[Collected data]
——
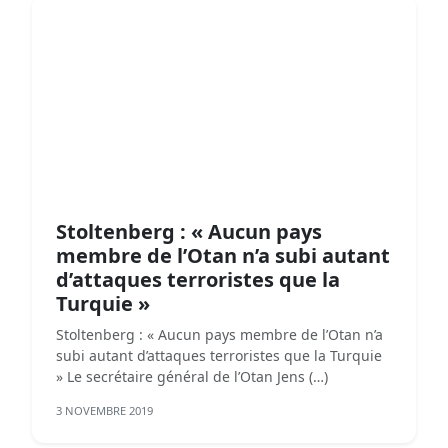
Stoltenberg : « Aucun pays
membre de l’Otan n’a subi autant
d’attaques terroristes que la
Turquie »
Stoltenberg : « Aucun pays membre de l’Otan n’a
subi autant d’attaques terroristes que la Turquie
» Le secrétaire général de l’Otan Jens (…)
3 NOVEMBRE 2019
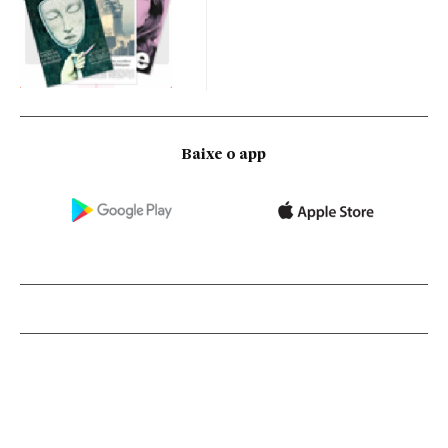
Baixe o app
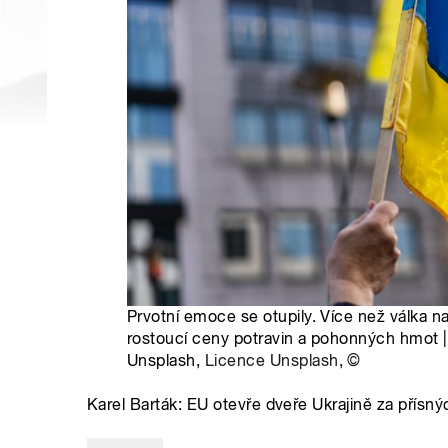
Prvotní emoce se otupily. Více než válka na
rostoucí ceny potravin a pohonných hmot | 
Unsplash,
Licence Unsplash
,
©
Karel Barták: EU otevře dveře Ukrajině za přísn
——
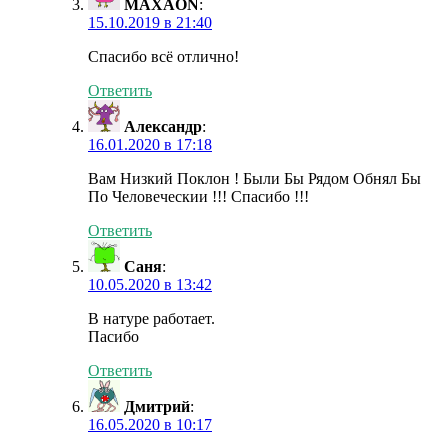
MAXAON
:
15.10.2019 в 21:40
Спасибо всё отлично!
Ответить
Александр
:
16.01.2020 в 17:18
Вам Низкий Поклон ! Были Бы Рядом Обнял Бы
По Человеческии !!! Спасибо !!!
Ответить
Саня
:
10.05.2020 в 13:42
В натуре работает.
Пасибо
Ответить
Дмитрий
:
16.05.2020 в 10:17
——
What you will do: Locate every line in the entries above that contains the string "Stoltenberg". Reproduce each such line in full.

Answer:
Stoltenberg : « Aucun pays
Stoltenberg : « Aucun pays membre de l’Otan n’a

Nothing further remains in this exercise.